__SELECTED EXTRACT__
* * * * * * * * *

It’s true than 2-month olds are easier to travel with than almost any other age (up to about five years, I reckon), but there are certain mum-specific disadvantages (more than offset by the fact that she sleeps so much, and doesn’t need to run around during a nine-hour flight).
Huggies newborn nappies were especially handy for the blue line that tells you when the nappy is wet (only up to 5 kilos). Chinese nappies all seem to have it (but they’re not so absorbent, which is more important). Some formula/nappies are evidently imported, and hugely, insanely expensive (more than at home).
Our hotel’s web site said they had a cot, and they confirmed by email that we could use the cot – then they informed us upon our arrival that said cot did not and had never existed (and yes, Louisette did fall out of the single mattress they supplied for her during the period before we acquired another cot). They collected the (stinking) rubbish whenever I asked, day or night – very handy – but the laundry service was insanely expensive (eg $5 Australian per T-shirt). It was important to have breakfast and other meals within the one building.
At home, I usually get 6 hours of sleep five or six times a week. That happened exactly once while I was away. I was tired enough to have problems with reality, and to hallucinate for three days.
When we left, Louisette’s favourite toy was dangling Winnie the Pooh characters in her bouncer. I took the toys and a piece of ribbon, which was brilliant. They were tied to strollers and bassinets all over the place, and Louisette loved them as much as ever.

* * * * * * * * *

__PROVIDED RECORDS__
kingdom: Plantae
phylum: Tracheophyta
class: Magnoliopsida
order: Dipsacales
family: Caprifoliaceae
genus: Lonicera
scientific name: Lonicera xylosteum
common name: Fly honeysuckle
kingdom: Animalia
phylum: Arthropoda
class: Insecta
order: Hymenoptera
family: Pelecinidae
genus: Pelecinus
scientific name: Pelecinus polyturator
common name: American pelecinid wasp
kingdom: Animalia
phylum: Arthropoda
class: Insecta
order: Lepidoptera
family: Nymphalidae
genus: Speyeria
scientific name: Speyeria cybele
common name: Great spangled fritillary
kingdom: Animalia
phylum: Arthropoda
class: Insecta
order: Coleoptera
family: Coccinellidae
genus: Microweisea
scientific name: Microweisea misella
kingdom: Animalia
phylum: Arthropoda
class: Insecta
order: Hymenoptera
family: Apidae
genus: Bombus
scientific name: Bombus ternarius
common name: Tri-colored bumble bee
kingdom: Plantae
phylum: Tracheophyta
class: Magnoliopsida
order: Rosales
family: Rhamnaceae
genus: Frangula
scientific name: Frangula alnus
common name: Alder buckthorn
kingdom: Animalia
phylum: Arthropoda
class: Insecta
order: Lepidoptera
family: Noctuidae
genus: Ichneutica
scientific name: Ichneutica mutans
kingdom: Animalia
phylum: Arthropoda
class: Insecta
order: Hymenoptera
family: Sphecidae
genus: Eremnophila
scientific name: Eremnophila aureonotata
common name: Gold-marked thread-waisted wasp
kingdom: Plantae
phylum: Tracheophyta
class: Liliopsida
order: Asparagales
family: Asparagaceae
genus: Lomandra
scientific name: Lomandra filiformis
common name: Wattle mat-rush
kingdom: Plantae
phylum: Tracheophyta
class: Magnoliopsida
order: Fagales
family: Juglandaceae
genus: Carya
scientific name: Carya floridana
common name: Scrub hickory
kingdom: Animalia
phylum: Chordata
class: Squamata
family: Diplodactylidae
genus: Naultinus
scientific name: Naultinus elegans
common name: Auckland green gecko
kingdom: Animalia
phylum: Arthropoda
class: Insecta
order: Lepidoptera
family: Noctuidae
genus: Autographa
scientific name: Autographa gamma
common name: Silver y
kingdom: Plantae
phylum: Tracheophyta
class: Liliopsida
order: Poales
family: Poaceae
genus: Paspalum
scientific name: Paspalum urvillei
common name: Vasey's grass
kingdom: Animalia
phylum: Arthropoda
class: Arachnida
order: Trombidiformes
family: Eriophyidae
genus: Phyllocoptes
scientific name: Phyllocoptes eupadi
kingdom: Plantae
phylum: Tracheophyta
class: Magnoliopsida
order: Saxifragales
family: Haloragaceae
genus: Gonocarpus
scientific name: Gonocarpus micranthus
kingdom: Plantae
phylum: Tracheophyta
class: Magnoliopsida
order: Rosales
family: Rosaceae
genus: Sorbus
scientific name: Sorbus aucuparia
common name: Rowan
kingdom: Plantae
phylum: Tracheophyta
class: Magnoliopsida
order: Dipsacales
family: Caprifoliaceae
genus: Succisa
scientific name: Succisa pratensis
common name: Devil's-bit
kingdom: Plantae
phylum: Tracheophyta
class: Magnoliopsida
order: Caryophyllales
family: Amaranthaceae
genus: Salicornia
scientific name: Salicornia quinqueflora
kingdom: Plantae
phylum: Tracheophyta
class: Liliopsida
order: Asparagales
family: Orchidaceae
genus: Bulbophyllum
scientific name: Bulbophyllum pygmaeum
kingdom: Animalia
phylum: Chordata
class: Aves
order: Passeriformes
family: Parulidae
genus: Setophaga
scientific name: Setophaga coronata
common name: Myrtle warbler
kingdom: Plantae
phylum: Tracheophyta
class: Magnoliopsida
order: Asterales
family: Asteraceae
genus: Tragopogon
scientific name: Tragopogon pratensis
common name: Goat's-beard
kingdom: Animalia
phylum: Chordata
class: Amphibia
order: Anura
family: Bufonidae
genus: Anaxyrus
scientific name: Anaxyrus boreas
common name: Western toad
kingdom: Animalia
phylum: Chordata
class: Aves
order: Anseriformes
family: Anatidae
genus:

* * * * * * * * *

__SET TASKS__
1/ In the travel account, do these statements agree with the text? (a) The hotel had a cot ready when the family arrived. (b) Chinese nappies have the blue wetness line but absorb less. (c) While away, the writer got six hours of sleep only once. Answer yes or no for each and quote the deciding words.
2/ Name every object the travel account says the Winnie the Pooh toys hung from or were tied to.

__ANSWERS PER TASK__
1/
(a) No: "they informed us upon our arrival that said cot did not and had never existed"
(b) Yes: "Chinese nappies all seem to have it (but they’re not so absorbent, which is more important)"
(c) Yes: "At home, I usually get 6 hours of sleep five or six times a week. That happened exactly once while I was away."

2/
- Louisette's bouncer
- strollers
- bassinets